Securities Poem by Peter Campion

Securities



Beyond my father's distance and beyond his father's.
Back a century. My great grandfather's desk
in Cincinnati. How he must have cherished
its distance from the power looms below
and must have known: the fierce
precision of his nib on the accounts
pinning him down while sun
spilled orange across the river
kept him from falling
back there
and kept his wife
if this year she was
home from the sanatorium
afloat in her complete
edition of Browning
(which I own)
and kept his children
bound to the education that would carry them
thank God away from there.

The desk. It must have been
a rolltop. Maple with locking drawers and blotter.
Ribbon of accounting tape. Ledgers in which
the loops and slashes must have borne
even through Palmer Method regularity
his own peculiar
animal impress.
But across such distance
so much 'must have been.'
This morning
wrestling my son
I kiss his chest then
trumpet a tickling fart noise
until he wriggles free
and shouts 'again.'

O what aristocratic privilege
to squirm in bed like this.
What sweet barbaric closeness of our skin.

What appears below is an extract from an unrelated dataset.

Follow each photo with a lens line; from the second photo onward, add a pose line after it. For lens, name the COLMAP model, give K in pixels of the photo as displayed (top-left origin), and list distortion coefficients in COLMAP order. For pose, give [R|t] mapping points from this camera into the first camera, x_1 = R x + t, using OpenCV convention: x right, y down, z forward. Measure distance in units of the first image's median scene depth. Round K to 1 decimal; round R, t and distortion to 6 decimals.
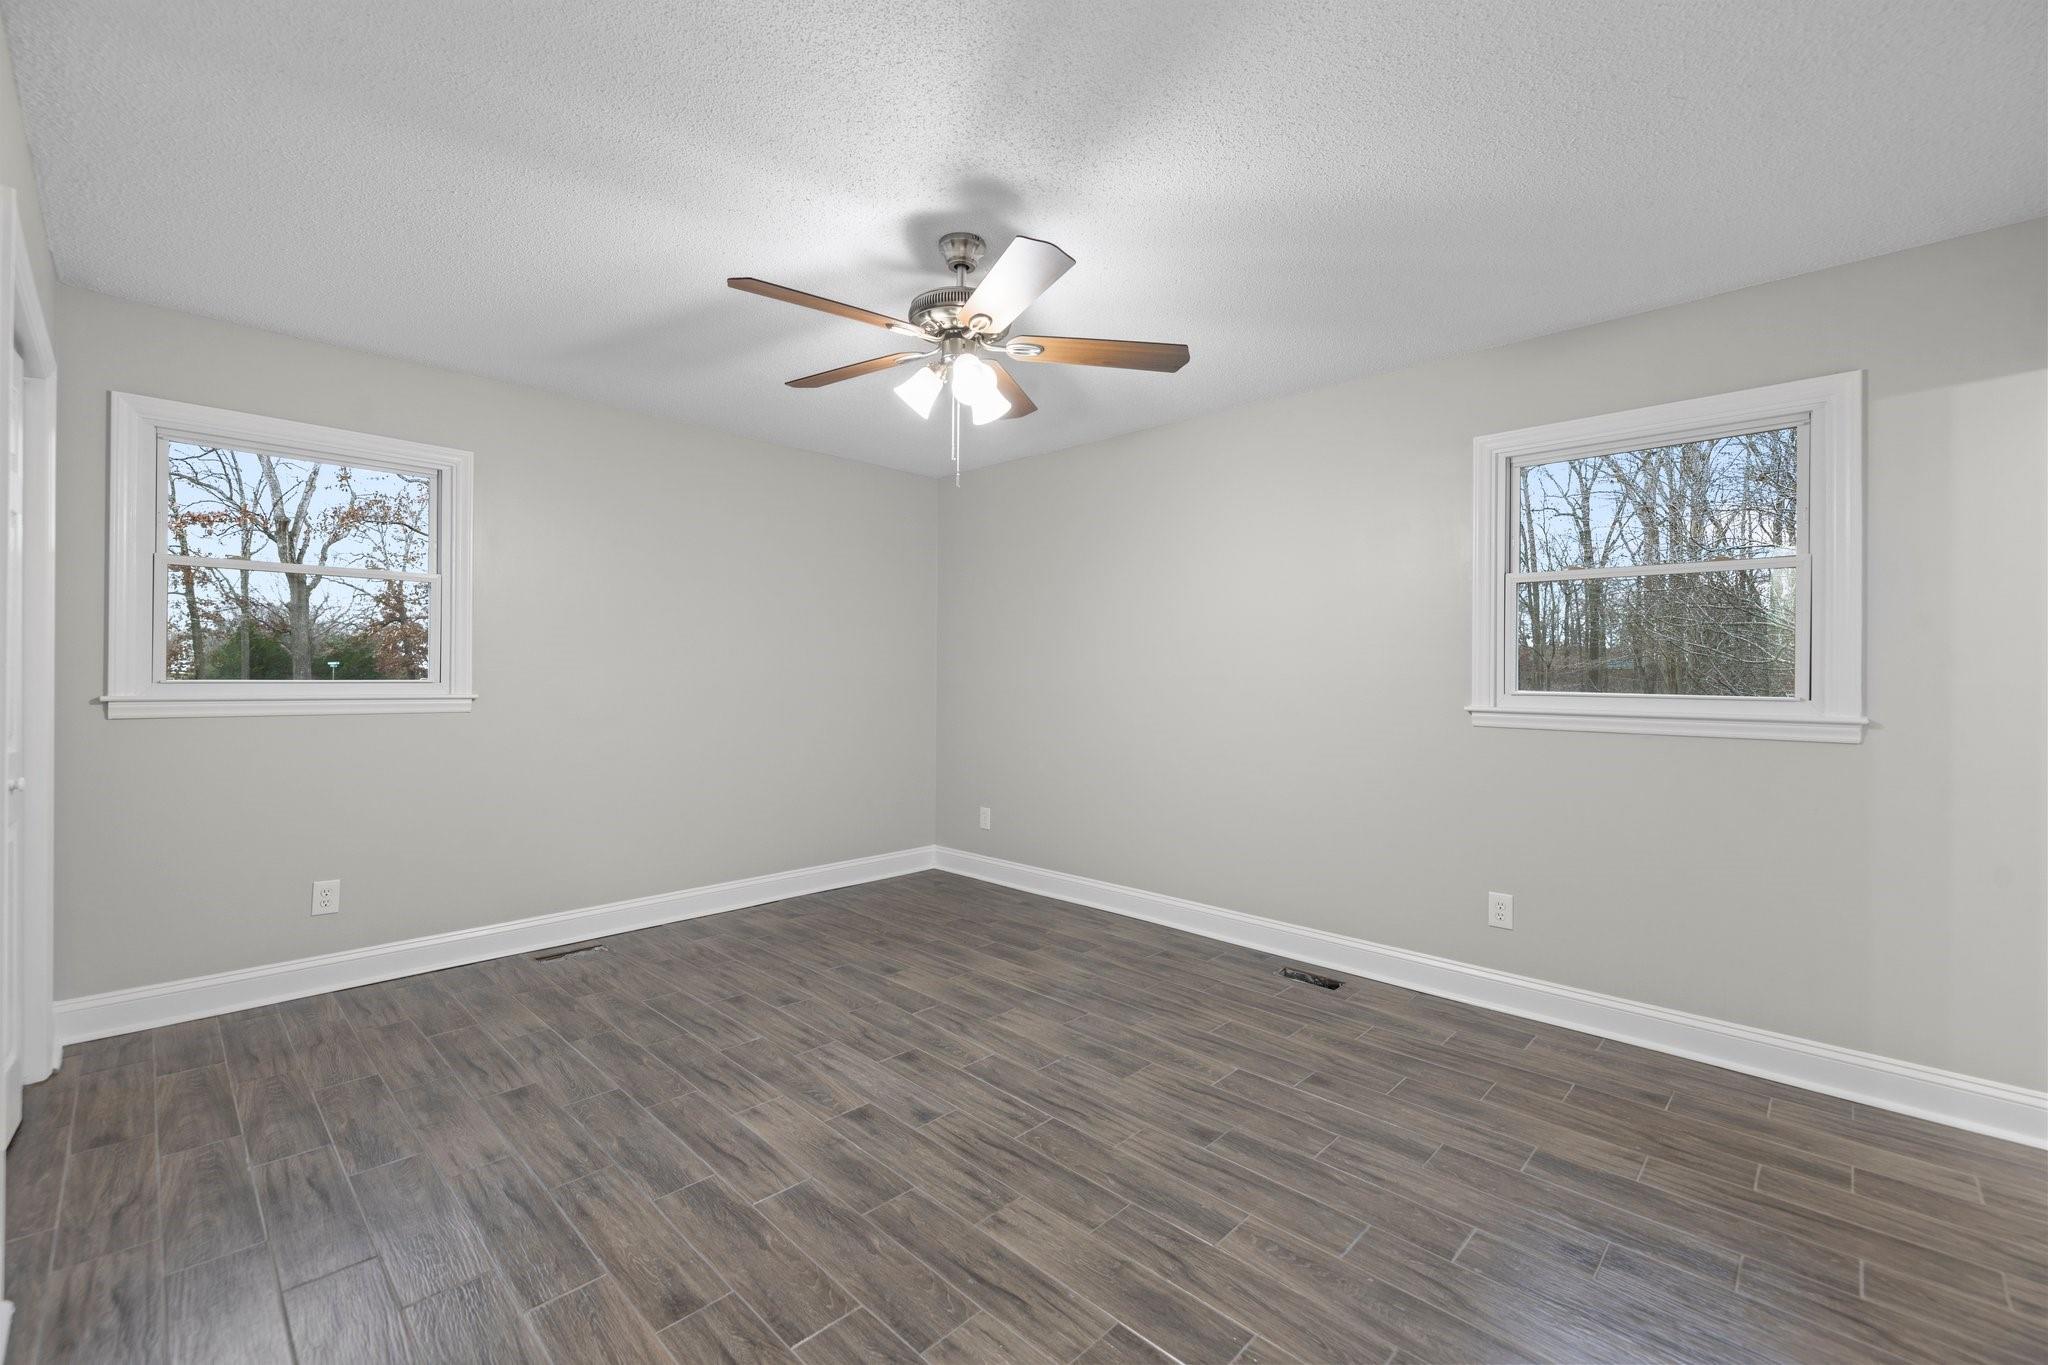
lens RADIAL K [[863.8, 0, 1023.5], [0, 863.8, 676.8], [0, 0, 1]] dist [0.000909, -0.000658]
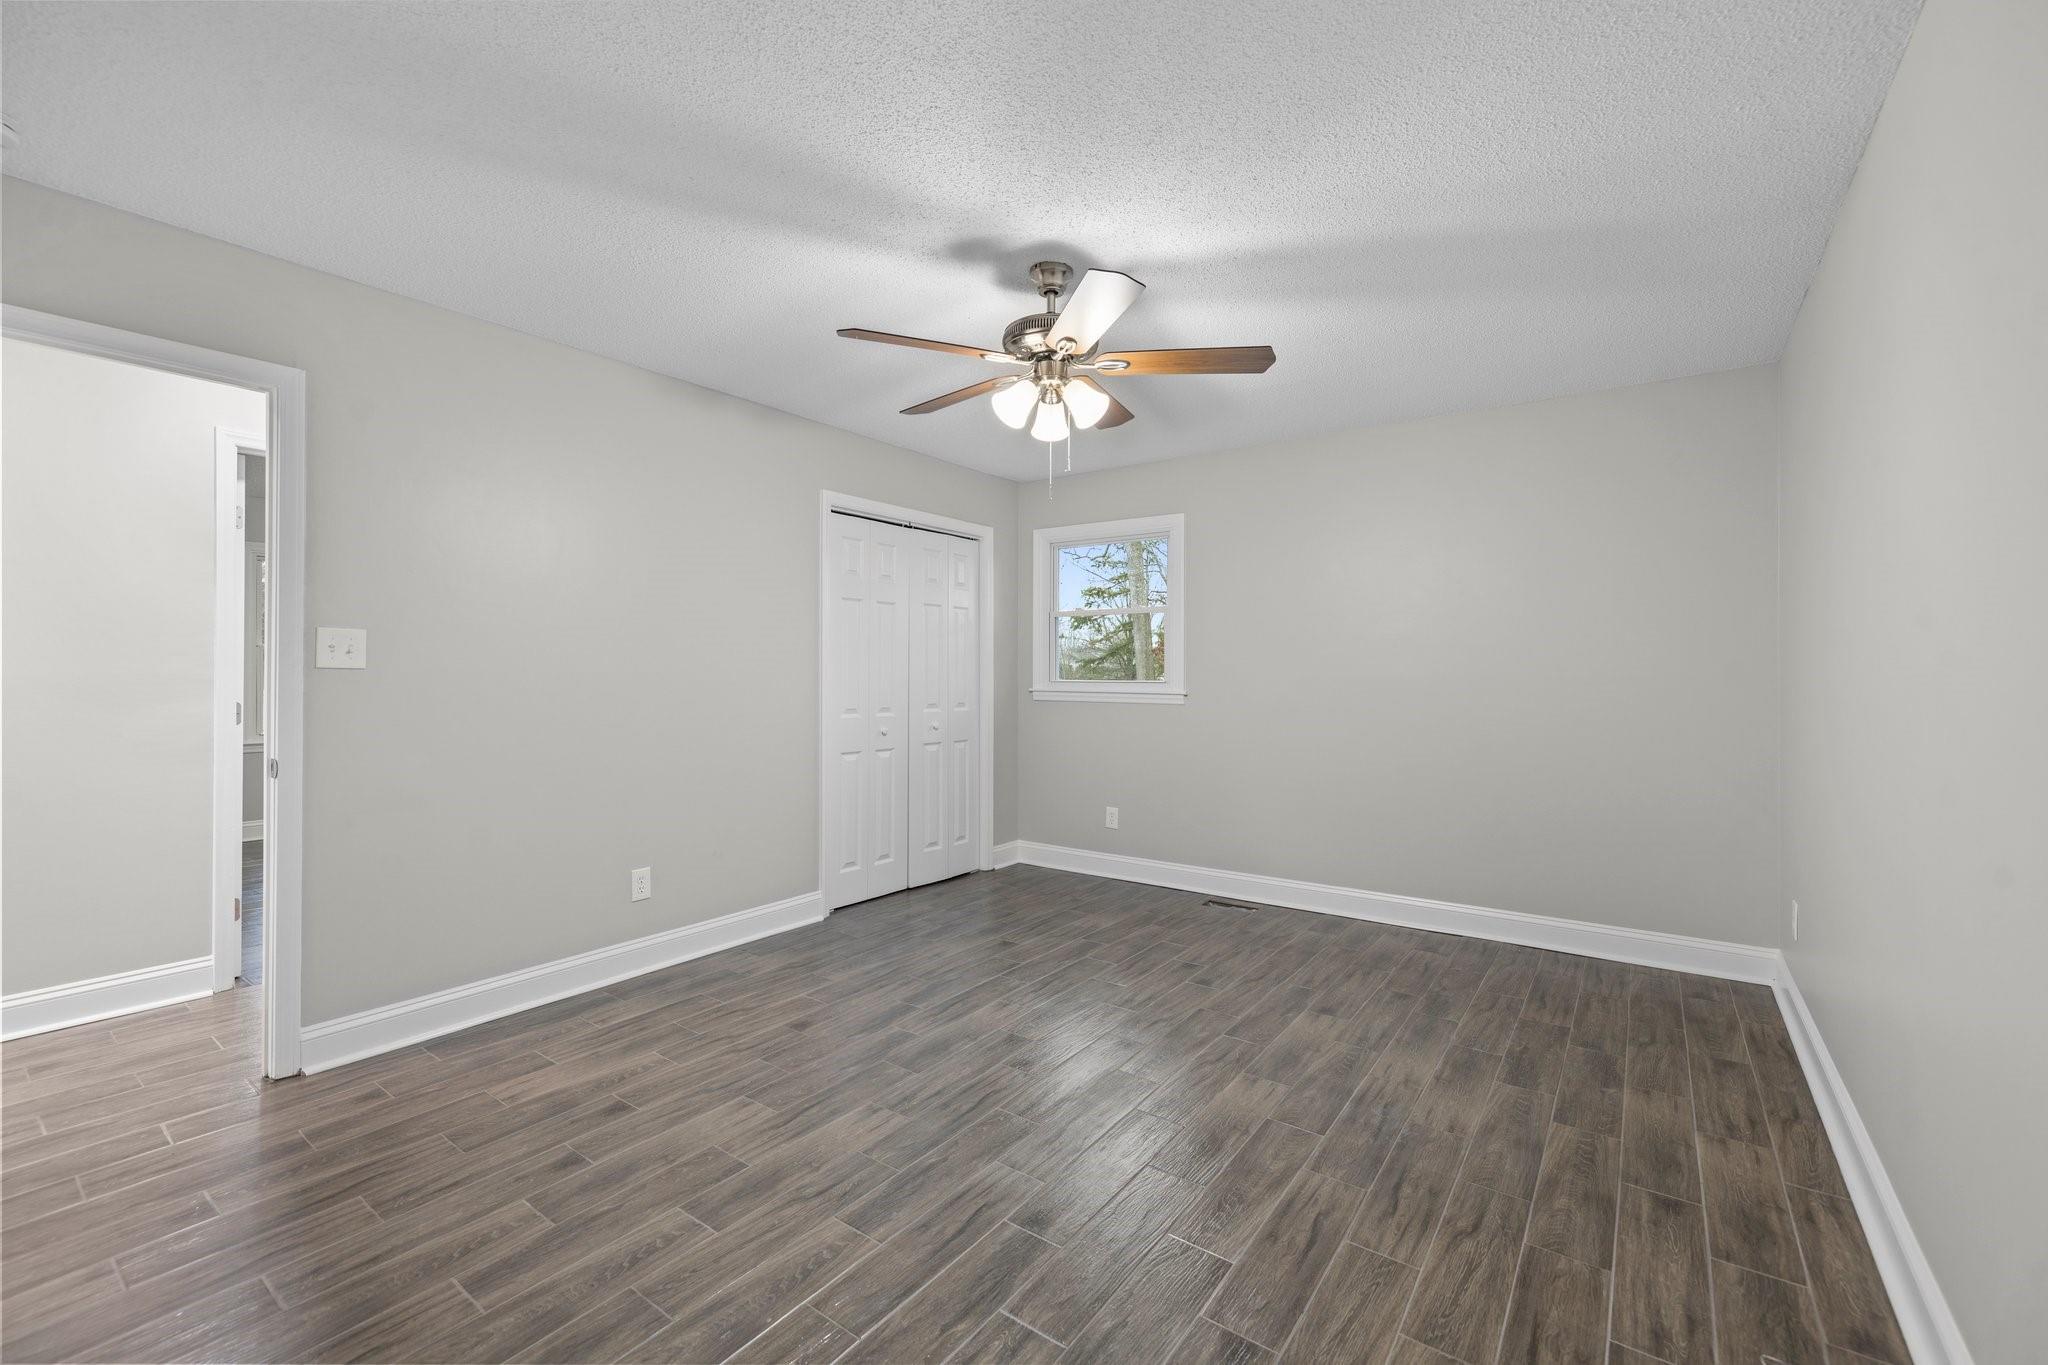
lens RADIAL K [[863.8, 0, 1016.1], [0, 863.8, 674.9], [0, 0, 1]] dist [0.000909, -0.000658]
pose [[0.129858, -0.004986, -0.991520, 0.778777], [-0.005268, 0.999970, -0.005718, 0.003797], [0.991519, 0.005966, 0.129828, 0.651111]]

What solace and uneasiness
to know: however long from now
however distant in the loom of
office towers
underwater green at night
and running lights on cargo planes and
glimmer from the squatter shacks
under an overpass

some
memory of nerves
tensed then released to
warmth in his ribcage
will flow from this.
And then what solace and uneasiness
not to know
and only to press my face to him again.